The customs of each country or village is one of the most important elements that keeps are traditions and our history alive in our minds. Some of these customs survived through time and some others exist only in our memories.
Some days before Christmas, the inhabitants of Vyzakia start preparing for the big feast.
The preparations mainly include cleaning of the entire house and the yard, painting of the external and internal walls, dusting etc.
On Christmas day, people go to church. After the service they receive communion and then they exchange wishes and kisses. Thereafter, they return to their homes and the entire family sits on the table for the traditional soup “avgolemoni” (made with eggs, lemon and rice) or trachana (traditional soup), in a pleasant environment.
New Year’s Day
On 31st December the housewives put a wreath olive leaves on the door of their house. They also bake the “vasilopita” which is a large traditional cake with a coin in it. The person who finds it is considered the luckiest person of the New Year.
On New Year’s night the owner of the house places a candle, a plate full of “kollyva” and a glass of wine for the Santa Clause. He also places a wallet on the table because they believed that the Santa Clause would bless it and fill it with money.
On New Year’s Day People go to church to attend to the service and when it is finished they exchange kisses and wishes.
When they return to their homes they step in with their right foot because they believed that this would bring them luck.
The Lent period begins on the Sunday of the Prodian Son and continues till the Sunday of “Tyrofagos” (last day of the Carnival). Usually, during this period, a lot of people masqueraded and went to friendly houses where they amused the owners. They put swings for the girl and some others played games, for example they hanged a raw egg on the roof and tried to grab it with their mouth. The housewives don’t clean the table that night. They leave everything till the next morning because they believed that otherwise something bad would happen to the owner of the house.
(a) Palm Sunday
On Palm Sunday, women took leaves from olive trees to the church. The leaves would remain in the church until Pentecost when they would be hallowed and taken back home for the traditional “kapnisma” (literally smoking). Specifically, the leaves from the olive tree were put in the “kapnistiri” (earthen-plated vessel) with cinder and used for the “kapnisma” of the houses and people. This practice is considered as apostrophic for the evil spirits and it survives to this day.
(b) Holy Week
On Holy Thursday the villagers go to church to attend to the service of the 12 Gospels concerning the Passion of Christ, His Crucifixion and His death. All the inhabitants go to church and offer flowers and wreath.

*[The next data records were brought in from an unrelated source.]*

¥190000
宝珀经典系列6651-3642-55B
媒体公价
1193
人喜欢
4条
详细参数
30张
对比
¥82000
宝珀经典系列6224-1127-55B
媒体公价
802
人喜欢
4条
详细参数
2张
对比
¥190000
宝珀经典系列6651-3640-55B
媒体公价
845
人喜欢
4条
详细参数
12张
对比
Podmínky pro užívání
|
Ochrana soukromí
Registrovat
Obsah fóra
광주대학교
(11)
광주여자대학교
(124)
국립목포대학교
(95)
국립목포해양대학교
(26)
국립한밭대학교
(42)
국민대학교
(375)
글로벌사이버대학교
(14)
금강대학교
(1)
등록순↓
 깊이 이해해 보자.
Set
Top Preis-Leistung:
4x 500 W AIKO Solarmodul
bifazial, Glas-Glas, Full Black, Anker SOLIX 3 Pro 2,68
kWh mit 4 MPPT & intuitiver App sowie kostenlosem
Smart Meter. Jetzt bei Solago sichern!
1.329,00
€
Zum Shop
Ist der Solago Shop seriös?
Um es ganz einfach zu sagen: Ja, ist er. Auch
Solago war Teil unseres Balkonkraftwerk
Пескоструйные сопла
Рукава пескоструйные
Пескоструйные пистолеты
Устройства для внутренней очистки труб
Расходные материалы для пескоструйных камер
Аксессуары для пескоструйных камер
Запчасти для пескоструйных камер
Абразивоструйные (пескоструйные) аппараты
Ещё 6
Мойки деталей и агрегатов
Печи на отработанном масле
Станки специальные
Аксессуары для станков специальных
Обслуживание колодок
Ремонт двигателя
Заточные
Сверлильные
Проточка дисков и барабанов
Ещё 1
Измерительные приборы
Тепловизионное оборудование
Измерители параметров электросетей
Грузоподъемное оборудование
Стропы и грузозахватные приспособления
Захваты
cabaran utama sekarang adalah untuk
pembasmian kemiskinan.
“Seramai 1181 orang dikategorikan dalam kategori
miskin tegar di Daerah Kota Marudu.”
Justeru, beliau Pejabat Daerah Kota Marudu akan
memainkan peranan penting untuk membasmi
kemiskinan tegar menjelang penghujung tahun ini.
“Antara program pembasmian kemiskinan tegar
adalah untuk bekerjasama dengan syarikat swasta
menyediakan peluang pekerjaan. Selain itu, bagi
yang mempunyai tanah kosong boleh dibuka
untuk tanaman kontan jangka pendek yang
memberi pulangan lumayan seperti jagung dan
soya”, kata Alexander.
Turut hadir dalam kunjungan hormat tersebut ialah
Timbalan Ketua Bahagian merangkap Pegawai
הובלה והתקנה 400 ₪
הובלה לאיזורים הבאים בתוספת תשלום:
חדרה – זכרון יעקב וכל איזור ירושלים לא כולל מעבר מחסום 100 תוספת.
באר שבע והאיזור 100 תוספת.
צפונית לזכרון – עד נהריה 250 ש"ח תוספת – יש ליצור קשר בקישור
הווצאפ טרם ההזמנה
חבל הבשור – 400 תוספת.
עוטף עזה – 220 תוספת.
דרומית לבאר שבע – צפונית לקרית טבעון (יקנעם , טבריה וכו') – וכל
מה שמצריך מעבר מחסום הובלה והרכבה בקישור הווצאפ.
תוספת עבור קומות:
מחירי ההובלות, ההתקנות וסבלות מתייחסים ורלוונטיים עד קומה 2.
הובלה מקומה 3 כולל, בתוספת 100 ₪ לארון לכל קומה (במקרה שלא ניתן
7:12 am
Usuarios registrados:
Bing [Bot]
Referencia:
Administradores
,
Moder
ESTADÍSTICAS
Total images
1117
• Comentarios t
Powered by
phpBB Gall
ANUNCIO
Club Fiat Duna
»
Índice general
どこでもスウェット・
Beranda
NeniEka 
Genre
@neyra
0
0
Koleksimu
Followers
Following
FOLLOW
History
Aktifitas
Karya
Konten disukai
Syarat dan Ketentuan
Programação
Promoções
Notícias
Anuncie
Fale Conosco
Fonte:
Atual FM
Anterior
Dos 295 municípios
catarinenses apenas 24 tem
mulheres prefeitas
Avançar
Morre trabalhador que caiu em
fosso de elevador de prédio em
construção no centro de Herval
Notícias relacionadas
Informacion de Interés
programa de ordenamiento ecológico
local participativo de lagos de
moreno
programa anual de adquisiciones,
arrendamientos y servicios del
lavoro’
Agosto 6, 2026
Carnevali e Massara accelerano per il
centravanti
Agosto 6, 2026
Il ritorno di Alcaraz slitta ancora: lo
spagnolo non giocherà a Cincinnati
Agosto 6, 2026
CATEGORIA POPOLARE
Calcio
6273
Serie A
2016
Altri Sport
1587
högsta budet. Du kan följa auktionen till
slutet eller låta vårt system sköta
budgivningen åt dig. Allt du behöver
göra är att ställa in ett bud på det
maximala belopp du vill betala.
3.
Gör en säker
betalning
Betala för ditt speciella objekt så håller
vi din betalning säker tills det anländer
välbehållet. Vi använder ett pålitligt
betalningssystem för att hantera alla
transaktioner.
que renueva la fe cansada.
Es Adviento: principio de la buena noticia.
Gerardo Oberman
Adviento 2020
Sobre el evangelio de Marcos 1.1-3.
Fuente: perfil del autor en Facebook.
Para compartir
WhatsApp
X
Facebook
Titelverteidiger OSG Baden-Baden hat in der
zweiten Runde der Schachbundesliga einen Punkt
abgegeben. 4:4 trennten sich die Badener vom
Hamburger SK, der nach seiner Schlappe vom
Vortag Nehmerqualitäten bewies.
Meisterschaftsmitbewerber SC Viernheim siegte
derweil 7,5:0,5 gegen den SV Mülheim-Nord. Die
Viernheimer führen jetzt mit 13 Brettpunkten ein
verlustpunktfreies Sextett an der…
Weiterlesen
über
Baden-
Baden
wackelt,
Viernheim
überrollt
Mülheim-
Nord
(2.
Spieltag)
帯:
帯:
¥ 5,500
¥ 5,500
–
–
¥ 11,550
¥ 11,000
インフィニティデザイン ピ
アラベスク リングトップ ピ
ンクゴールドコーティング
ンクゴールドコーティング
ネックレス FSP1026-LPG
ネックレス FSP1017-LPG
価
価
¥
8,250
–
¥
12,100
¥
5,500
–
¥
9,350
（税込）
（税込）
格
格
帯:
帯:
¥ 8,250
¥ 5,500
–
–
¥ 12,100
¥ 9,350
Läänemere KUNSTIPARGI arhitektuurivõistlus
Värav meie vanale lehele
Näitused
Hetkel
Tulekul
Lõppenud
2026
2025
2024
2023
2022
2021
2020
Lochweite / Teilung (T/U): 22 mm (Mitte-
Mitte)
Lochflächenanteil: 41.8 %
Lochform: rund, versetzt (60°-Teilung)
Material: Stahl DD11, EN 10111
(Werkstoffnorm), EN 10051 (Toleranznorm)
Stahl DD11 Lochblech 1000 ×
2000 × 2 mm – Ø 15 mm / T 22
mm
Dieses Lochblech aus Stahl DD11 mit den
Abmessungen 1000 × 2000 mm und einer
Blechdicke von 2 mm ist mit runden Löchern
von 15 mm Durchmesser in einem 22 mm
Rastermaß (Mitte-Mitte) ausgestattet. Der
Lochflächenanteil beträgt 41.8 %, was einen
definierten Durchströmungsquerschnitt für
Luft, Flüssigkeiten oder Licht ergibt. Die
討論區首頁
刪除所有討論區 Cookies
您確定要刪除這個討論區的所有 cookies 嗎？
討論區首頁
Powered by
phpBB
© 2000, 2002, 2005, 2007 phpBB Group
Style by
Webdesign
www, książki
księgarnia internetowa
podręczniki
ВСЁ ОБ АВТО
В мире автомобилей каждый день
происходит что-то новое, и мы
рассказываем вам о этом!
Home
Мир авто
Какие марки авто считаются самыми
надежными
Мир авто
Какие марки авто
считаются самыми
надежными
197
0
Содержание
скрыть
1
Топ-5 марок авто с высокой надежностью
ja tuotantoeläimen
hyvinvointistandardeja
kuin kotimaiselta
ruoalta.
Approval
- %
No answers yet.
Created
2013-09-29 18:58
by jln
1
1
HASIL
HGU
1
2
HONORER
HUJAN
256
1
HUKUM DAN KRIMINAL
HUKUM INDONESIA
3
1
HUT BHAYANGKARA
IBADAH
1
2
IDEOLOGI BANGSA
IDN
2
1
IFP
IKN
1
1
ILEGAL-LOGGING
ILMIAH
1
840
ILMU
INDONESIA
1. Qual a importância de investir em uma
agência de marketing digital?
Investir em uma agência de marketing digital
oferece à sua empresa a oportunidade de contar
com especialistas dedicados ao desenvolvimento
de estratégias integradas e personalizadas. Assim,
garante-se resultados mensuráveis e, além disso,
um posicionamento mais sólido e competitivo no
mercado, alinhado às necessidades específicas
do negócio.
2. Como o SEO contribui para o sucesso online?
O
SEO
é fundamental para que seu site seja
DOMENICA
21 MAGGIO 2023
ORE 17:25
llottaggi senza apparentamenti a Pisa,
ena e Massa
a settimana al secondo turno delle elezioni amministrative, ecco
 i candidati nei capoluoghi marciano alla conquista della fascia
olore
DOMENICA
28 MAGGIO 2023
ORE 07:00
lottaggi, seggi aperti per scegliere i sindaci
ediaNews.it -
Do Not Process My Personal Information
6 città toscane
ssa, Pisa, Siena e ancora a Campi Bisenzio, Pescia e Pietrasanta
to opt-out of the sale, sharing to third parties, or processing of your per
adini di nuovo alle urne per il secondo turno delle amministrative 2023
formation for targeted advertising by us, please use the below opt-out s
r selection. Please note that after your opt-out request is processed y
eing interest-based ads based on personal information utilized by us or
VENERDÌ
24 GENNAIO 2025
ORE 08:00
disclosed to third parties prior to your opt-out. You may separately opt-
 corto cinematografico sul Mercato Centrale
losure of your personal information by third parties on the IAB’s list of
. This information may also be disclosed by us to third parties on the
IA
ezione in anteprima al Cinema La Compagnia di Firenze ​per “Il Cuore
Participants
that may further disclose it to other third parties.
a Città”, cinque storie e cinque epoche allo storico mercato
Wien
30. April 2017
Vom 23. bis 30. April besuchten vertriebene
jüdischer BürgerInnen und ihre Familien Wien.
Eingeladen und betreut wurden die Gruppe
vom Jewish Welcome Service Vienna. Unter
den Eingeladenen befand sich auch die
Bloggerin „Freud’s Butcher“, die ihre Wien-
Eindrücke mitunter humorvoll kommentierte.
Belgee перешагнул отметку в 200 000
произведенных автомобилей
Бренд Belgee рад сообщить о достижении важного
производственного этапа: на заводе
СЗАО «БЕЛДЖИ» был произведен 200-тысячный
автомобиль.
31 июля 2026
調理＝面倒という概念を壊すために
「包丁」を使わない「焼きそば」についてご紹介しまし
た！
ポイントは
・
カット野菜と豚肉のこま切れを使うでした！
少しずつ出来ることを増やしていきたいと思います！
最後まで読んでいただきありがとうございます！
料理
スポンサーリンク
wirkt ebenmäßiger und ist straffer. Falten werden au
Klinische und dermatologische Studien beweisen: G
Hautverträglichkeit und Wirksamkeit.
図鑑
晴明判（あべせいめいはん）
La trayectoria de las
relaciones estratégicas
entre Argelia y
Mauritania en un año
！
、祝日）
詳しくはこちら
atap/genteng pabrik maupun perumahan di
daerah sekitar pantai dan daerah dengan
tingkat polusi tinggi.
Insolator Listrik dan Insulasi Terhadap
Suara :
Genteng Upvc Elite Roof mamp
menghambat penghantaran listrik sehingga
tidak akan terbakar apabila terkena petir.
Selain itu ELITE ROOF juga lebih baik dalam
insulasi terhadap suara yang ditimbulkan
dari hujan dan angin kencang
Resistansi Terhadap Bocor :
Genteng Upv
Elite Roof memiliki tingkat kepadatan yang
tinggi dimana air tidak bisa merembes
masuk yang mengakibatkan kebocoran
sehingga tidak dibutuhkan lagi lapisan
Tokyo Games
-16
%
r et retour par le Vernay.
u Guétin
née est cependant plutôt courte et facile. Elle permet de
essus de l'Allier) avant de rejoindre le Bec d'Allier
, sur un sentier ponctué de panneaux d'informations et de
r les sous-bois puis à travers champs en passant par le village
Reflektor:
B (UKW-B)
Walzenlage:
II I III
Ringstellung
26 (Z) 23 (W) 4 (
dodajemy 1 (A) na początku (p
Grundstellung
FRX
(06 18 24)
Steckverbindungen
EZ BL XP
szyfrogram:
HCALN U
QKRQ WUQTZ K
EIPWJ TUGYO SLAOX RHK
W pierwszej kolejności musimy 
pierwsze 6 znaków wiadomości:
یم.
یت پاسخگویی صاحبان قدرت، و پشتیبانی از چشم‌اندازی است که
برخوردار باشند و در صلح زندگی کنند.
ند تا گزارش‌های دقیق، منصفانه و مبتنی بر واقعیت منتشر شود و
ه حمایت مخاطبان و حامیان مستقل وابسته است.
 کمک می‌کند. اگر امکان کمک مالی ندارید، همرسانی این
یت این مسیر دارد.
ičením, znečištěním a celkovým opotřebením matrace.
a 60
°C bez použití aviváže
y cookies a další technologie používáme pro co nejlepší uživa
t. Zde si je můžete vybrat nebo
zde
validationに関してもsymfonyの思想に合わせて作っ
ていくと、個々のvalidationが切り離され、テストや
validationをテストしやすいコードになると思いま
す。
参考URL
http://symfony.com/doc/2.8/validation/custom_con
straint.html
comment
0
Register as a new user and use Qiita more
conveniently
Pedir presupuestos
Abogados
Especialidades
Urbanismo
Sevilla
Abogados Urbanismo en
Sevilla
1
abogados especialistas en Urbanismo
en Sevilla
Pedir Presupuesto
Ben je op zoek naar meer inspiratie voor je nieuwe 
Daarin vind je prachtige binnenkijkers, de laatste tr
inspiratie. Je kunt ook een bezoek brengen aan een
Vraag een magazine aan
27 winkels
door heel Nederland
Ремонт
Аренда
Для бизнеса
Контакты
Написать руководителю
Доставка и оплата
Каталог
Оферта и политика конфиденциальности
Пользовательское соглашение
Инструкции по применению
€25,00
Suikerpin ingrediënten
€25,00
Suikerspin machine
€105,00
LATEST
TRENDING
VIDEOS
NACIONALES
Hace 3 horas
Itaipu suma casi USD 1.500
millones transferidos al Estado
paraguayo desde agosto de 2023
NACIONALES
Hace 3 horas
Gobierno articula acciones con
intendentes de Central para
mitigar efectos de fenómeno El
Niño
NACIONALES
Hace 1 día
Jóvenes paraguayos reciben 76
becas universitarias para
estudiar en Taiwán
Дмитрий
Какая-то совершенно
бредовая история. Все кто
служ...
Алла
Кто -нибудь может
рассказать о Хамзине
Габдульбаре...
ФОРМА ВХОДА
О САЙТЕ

On Holy Friday young women chant the dirge (lamentation), while some myrrh-bearing women strew the epitaph with myrrh, aromas and flowers (lilies). Four soldiers stand around the epitaph to protect it. Thereafter, some men carry it on their shoulders and walk around the village. Then, all the people worship the epitaph and take one flower each.
Some days before the Resurrection, the housewives bake their traditional rusks and flaounes and on Holy Saturday they baked the eggs and dyed them red.
On Saturday morning, the bells toll merrily in order to invite the Christians to the happiest service of the Christian church. The priest says “THE CHRIST HAS RISEN FROM HIS TOMB” and everyone in the church knock on their stools and take off the black veils which covered the holy icons.
On Saturday night, some minutes before midnight the bells toll and send the message for the Resurrection of Christ. Outside of the church there is a big fire, called “Lampratzia” (eastern bonfire). At midnight the priest says “ defte lavete fos ek tou anesperou fotos” (come forward and receive light from the eternal light) and comes out of the church with the lay clerks for the Procession. People light their candles from the holy light and they all go in the yard of the church for the Resurrection Ceremony.
Then, people return to their homes. They eat the traditional soup “avgolemoni” (made with eggs, lemon and rice) or trachana, flaounes and they clink the red eggs wishing each other “Christos Anesti” (The Christ has risen) “Alithos Anesti” (truly He is raised).
On Sunday, they make the traditional lamb on charcoals and they celebrate the day with dance and songs.
In the afternoon, the Community Council organizes some events (including traditional games) in the village’s plaza. The events continue until Easter Tuesday.